- _TEXT UNDER STUDY_:
________________________

Question

You are investigating an elevator accident which happened in a tall building. An elevator in this building is attached to a strong cable which runs over a pulley attached to a steel support in the roof. The other end of the cable is attached to a block of metal called a counterweight which hangs freely. An electric motor on the side of the elevator drives the elevator up or down by exerting a force on the side of the elevator shaft. You suspect that when the elevator was fully loaded, there was too large a force on the motor . A fully loaded elevator at maximum capacity weighs 2400 lbs. The counterweight weighs 1000 lbs. The elevator always starts from rest at its maximum acceleration of g/4 whether it is going up or down.A. What force does the wall of the elevator shaft exert on the motor if the elevator starts from rest and goes up?B. What force does the wall of the elevator shaft exert on the motor if the elevator starts from rest and goes down?C. What should be the design limit for the replacement motor? Assume a 20% margin above the maximum load expected.

Answer 1

Answer:

a) F = 2250 Ib

b) F = 550 Ib

c) new max force ( F newmax ) = 2850 Ib

Explanation:

A) The force the wall of the elevator shaft exert on the motor if the elevator starts from rest and goes up

max capacity  of elevator = 24000 Ibs

counterweight = 1000 Ibs

To calculate the force (F) :

we first calculate the Tension using this relationship

Counterweight (1000) - T =  ( 1000 / g ) ( g/4 )

Hence T = 750 Ib

next determine F

750 + F - 2400 = 2400 / 4

hence F = 2250 Ib

B ) calculate Tension first

T - 1000 = ( 1000/g ) ( g/4)

T = 1250 Ib

F = 2400 -1250 - 2400/ 4

F = 550 Ib

C ) determine design limit

Max = 2400 * 1.2 = 2880 Ib

750 + new force - 2880 = 2880 / 4

new max force ( F newmax ) = 2850 Ib

________________________

- _DATASET SECTION_:
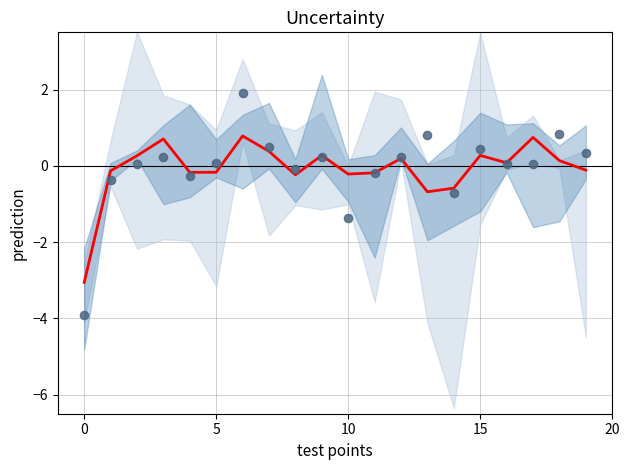

Which series has the largest Y range (max minus min)?

observations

________________________

- _EXERCISE TASKS_:
- 1) Write out the passage of the elevator accident text starting at "A) The force" and ending at "1000 / g ) ( g/4 )".
- 2) In the elevator accident text, why does the solution to part C multiply 2400 by 1.2? Explain in one to three sentences.
- 3) Using the elevator accident text, decide whether each statement agrees with it. Answer yes or no, and quote the words that decide it.
(a) The counterweight hangs freely.
(b) The elevator starts from rest at a maximum acceleration of g/2.
(c) The electric motor is mounted on the steel support in the roof.

- _SOLUTIONS FOR EACH TASK_:
- 1)
A) The force the wall of the elevator shaft exert on the motor if the elevator starts from rest and goes up

max capacity  of elevator = 24000 Ibs

counterweight = 1000 Ibs

To calculate the force (F) :

we first calculate the Tension using this relationship

Counterweight (1000) - T =  ( 1000 / g ) ( g/4 )

- 2) Part C asks for a 20% margin above the maximum expected load, and a fully loaded elevator at maximum capacity weighs 2400 lbs. Multiplying 2400 by 1.2 adds that 20% margin, giving 2880 lb.

- 3)
(a) Yes: "a block of metal called a counterweight which hangs freely"
(b) No: "The elevator always starts from rest at its maximum acceleration of g/4"
(c) No: "An electric motor on the side of the elevator drives the elevator up or down"